Requirement Type Path
RHOAI Operator Operator components/operators/rhoai-operator/
cert-manager Operator components/operators/cert-manager/
DSC kserve: Managed DSC component components/instances/rhoai-instance/
GPU Infrastructure Operator + Instance See gpu-infrastructure.md

cert-manager is required because KServe uses Knative Serving, which needs TLS certificates for internal routing.

GPU not always required

KServe can serve CPU-only models. GPU infrastructure (NFD + GPU Operator) is only needed for GPU-accelerated inference.

Enable It

Use the pre-built serving overlay:

oc apply -k components/instances/rhoai-instance/overlays/serving/

Set kserve.managementState to Managed in your DSC YAML:

spec:
  components:
    kserve:
      managementState: Managed

Deploy

KServe is enabled automatically when the rhoai-instance ArgoCD Application points to the serving, full, or dev overlay.

# 1. Install required operators
oc apply -k components/operators/cert-manager/
oc apply -k components/operators/rhoai-operator/

# Wait for CSVs
oc get csv -A | grep -E "cert-manager|rhods"

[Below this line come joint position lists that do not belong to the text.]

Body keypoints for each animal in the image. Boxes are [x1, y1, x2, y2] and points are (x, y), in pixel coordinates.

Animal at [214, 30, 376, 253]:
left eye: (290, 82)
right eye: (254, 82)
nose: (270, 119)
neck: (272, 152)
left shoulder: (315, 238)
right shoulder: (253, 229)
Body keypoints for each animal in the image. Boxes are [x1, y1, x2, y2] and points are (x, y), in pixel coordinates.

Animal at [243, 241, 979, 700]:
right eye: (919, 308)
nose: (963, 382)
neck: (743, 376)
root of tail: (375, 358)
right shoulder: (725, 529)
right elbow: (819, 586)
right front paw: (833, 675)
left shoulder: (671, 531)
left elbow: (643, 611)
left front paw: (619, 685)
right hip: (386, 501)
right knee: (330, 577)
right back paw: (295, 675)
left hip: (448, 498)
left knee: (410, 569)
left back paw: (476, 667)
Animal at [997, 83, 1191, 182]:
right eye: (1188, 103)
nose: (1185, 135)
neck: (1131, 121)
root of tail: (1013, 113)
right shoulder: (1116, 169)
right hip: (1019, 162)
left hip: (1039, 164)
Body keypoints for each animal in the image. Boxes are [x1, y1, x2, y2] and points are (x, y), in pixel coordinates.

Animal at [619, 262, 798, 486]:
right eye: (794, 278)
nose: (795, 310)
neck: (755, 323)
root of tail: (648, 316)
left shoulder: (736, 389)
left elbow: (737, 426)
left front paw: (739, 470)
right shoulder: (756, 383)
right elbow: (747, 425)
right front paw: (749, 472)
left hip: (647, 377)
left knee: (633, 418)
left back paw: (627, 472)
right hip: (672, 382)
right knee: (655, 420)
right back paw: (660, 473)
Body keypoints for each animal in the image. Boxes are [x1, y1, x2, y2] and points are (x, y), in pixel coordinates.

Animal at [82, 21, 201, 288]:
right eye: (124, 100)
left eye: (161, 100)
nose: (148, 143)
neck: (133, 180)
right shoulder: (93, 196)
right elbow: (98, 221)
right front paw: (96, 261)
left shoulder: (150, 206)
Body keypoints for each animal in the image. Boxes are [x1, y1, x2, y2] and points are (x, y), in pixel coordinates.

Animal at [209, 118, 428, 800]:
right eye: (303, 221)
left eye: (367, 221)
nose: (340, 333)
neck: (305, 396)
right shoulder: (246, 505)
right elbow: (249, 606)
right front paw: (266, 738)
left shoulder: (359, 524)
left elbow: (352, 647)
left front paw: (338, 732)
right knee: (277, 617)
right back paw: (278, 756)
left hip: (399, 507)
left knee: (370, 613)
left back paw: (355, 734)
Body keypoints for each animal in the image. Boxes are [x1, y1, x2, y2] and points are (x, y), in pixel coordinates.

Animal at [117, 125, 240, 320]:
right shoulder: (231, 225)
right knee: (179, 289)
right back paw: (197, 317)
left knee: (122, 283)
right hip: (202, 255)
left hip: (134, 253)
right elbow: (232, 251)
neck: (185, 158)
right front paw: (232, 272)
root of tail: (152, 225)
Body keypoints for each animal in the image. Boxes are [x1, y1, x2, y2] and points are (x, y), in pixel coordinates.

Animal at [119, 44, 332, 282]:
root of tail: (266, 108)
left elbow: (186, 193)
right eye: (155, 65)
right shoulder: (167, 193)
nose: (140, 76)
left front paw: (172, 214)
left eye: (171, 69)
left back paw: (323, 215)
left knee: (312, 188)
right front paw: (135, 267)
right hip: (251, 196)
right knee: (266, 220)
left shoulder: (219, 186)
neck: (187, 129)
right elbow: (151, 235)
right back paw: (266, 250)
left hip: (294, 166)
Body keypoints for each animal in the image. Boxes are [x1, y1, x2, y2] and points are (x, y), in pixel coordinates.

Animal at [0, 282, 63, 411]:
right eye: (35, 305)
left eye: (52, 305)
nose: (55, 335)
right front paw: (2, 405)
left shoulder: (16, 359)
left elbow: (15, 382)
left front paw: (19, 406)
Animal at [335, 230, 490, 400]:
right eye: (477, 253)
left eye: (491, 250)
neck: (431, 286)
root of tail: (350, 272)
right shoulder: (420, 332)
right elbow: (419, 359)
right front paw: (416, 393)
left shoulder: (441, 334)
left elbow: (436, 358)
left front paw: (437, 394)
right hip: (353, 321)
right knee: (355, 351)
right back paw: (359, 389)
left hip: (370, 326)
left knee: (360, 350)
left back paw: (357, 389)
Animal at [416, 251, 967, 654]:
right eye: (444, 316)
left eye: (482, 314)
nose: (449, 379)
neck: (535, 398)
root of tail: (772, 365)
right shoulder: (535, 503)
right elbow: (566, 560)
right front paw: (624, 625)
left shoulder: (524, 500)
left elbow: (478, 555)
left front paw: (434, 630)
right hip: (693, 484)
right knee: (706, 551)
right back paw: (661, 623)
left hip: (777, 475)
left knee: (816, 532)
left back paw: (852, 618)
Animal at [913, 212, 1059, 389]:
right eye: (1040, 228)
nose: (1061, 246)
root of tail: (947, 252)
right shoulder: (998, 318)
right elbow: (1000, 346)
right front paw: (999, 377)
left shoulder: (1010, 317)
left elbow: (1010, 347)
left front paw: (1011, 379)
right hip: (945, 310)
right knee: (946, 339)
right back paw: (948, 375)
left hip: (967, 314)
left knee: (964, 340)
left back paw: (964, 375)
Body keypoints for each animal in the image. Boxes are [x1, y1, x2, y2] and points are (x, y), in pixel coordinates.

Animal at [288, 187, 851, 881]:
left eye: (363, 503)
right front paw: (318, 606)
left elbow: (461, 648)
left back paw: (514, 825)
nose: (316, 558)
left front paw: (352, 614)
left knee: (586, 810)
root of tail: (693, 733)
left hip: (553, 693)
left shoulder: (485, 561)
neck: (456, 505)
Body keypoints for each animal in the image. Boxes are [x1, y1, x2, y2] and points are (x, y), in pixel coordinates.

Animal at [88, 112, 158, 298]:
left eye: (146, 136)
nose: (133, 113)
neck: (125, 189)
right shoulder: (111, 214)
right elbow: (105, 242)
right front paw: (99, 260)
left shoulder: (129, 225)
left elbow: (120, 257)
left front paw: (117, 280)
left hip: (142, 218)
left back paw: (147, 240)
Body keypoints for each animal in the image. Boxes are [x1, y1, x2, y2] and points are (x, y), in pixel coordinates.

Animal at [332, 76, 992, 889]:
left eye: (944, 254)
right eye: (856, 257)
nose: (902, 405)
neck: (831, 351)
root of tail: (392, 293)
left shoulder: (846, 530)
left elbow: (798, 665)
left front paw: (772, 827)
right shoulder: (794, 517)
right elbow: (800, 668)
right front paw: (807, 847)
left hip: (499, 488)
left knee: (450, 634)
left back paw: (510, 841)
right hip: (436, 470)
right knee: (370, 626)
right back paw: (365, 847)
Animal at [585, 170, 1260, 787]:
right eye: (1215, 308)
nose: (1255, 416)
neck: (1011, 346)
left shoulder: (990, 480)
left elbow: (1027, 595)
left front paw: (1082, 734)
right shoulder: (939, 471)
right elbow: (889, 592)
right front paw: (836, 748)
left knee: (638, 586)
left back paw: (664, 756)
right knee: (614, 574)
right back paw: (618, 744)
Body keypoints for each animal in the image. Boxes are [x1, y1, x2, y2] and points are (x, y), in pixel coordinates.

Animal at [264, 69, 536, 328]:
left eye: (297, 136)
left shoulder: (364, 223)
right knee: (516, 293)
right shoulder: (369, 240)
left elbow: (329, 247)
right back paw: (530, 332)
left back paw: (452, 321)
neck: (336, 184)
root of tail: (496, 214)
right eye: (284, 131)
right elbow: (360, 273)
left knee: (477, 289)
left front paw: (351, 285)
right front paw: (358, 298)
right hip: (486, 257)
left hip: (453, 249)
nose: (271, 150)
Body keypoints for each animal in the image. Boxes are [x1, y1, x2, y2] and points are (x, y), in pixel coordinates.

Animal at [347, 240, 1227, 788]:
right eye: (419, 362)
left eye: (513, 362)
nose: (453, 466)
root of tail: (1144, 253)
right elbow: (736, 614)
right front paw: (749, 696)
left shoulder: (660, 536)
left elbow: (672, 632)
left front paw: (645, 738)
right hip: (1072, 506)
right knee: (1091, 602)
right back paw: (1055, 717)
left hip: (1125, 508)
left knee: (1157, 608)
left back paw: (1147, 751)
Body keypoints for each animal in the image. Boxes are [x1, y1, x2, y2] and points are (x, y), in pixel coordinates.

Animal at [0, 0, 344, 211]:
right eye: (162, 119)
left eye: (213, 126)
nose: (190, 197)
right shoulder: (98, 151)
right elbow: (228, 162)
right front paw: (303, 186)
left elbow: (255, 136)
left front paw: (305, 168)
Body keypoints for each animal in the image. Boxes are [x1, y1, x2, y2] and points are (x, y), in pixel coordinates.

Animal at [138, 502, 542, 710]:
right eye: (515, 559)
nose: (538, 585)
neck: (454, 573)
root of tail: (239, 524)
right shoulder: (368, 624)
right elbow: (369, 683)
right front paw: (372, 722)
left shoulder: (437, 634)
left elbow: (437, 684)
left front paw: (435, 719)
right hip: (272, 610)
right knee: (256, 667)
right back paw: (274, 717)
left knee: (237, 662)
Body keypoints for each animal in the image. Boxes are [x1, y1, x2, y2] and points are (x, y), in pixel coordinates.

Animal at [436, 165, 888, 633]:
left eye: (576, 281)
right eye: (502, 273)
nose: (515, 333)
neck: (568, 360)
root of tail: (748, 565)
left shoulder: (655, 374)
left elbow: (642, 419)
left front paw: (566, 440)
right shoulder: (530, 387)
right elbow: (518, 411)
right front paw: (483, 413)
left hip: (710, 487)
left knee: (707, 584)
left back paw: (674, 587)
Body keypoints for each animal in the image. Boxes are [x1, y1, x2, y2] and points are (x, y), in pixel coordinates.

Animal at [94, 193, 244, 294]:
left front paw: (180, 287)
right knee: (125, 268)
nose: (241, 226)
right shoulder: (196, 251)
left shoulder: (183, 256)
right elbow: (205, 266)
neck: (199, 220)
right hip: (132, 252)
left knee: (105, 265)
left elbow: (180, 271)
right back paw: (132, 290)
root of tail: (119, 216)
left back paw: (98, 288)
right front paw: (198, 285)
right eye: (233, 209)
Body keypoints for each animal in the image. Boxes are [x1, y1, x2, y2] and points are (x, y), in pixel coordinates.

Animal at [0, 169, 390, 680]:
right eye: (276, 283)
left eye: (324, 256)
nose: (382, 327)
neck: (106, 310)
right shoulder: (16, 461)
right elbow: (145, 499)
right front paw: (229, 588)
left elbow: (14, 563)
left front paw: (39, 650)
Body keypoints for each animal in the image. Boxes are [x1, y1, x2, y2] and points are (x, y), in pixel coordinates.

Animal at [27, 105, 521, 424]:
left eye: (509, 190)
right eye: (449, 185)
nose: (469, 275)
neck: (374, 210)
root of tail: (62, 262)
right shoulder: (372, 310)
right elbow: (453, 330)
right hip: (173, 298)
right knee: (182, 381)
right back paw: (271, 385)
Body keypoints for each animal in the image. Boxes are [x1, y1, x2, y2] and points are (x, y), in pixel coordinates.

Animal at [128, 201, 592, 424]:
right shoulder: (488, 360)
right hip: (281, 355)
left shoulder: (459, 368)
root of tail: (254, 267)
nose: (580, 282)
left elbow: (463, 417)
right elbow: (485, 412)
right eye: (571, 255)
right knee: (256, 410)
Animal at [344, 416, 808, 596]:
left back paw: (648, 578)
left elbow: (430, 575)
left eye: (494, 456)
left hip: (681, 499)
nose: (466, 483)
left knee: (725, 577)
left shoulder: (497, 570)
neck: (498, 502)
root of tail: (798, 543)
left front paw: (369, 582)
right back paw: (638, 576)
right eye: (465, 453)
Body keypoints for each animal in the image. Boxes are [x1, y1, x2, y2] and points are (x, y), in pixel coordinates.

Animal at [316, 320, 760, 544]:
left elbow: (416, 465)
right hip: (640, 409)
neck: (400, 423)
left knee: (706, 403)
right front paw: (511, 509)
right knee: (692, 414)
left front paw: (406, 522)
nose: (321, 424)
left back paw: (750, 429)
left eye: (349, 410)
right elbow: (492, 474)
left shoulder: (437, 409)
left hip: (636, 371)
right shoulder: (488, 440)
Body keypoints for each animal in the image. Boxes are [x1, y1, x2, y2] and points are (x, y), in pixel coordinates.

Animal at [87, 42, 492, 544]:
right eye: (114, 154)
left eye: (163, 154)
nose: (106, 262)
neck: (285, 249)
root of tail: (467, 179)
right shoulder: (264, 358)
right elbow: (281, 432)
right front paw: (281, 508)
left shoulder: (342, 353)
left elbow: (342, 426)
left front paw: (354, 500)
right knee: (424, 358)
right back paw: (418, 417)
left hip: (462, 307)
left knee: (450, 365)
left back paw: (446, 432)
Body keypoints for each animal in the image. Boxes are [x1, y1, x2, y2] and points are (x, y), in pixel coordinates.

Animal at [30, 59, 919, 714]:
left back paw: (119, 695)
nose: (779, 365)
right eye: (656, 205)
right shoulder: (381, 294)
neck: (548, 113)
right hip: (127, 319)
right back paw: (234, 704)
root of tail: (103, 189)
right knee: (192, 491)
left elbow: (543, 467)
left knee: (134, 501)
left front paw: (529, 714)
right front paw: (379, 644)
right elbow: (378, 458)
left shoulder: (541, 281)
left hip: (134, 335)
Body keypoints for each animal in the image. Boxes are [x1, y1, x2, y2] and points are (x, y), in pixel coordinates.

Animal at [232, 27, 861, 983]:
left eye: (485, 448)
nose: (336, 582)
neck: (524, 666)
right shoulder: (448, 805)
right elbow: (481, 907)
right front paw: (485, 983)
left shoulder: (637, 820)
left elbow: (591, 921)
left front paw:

# 2. Install GPU infrastructure (if serving GPU models)
oc apply -k components/operators/nfd/
oc apply -k components/operators/gpu-operator/
oc apply -k components/instances/nfd-instance/
oc apply -k components/instances/gpu-instance/

# 3. Create DSC with serving overlay
oc apply -k components/instances/rhoai-instance/overlays/serving/

# 4. Wait for DSC to be ready
oc wait --for=jsonpath='{.status.conditions[?(@.type=="Ready")].status}'=True \
  datasciencecluster/default-dsc --timeout=600s

Verify

# KServe controller should be running
oc get pods -n redhat-ods-applications -l app=kserve-controller-manager

# Knative Serving should be ready
oc get knativeserving -n knative-serving

Example: Deploy a Model

A minimal InferenceService using the RHOAI vLLM runtime:

apiVersion: serving.kserve.io/v1alpha1
kind: ServingRuntime
metadata:
  name: my-model-runtime
  namespace: my-namespace
spec:
  supportedModelFormats:
    - name: vLLM
      autoSelect: true
  multiModel: false
  containers:
    - name: kserve-container
      image: registry.redhat.io/rhaiis/vllm-cuda-rhel9:3.3.0
      command: ["python", "-m", "vllm.entrypoints.openai.api_server"]
      args:
        - --port=8080
        - --model=/mnt/models
        - --served-model-name={{.Name}}
      ports:
        - containerPort: 8080
          protocol: TCP
          name: http
---
apiVersion: serving.kserve.io/v1beta1
kind: InferenceService
metadata:
  name: my-model
  namespace: my-namespace
  labels:
    opendatahub.io/dashboard: "true"
  annotations:
    serving.kserve.io/deploymentMode: RawDeployment
    security.opendatahub.io/enable-auth: "false"
spec:
  predictor:
    minReplicas: 1
    maxReplicas: 1
    model:
      modelFormat:
        name: vLLM
      runtime: my-model-runtime
      storageUri: "pvc://my-model-weights/model-dir"
      resources:
        requests:
          cpu: "1"
          memory: "8Gi"
          nvidia.com/gpu: "1"
        limits:
          cpu: "4"
          memory: "24Gi"
          nvidia.com/gpu: "1"

Key fields: - serving.kserve.io/deploymentMode: RawDeployment -- bypasses Knative for simpler networking (recommended for GPU models) - storageUri: "pvc://..." -- loads model weights from a PVC - opendatahub.io/dashboard: "true" -- makes the model visible in the RHOAI Dashboard

For complete working examples, see usecases/models/orchestrator-8b/manifests/ and usecases/models/gpt-oss-120b/manifests/.

Disable It

Set kserve.managementState to Removed in the DSC. Then clean up:

oc delete inferenceservice --all -A
oc delete servingruntime --all -A

The RHOAI operator will remove the KServe controller and Knative components.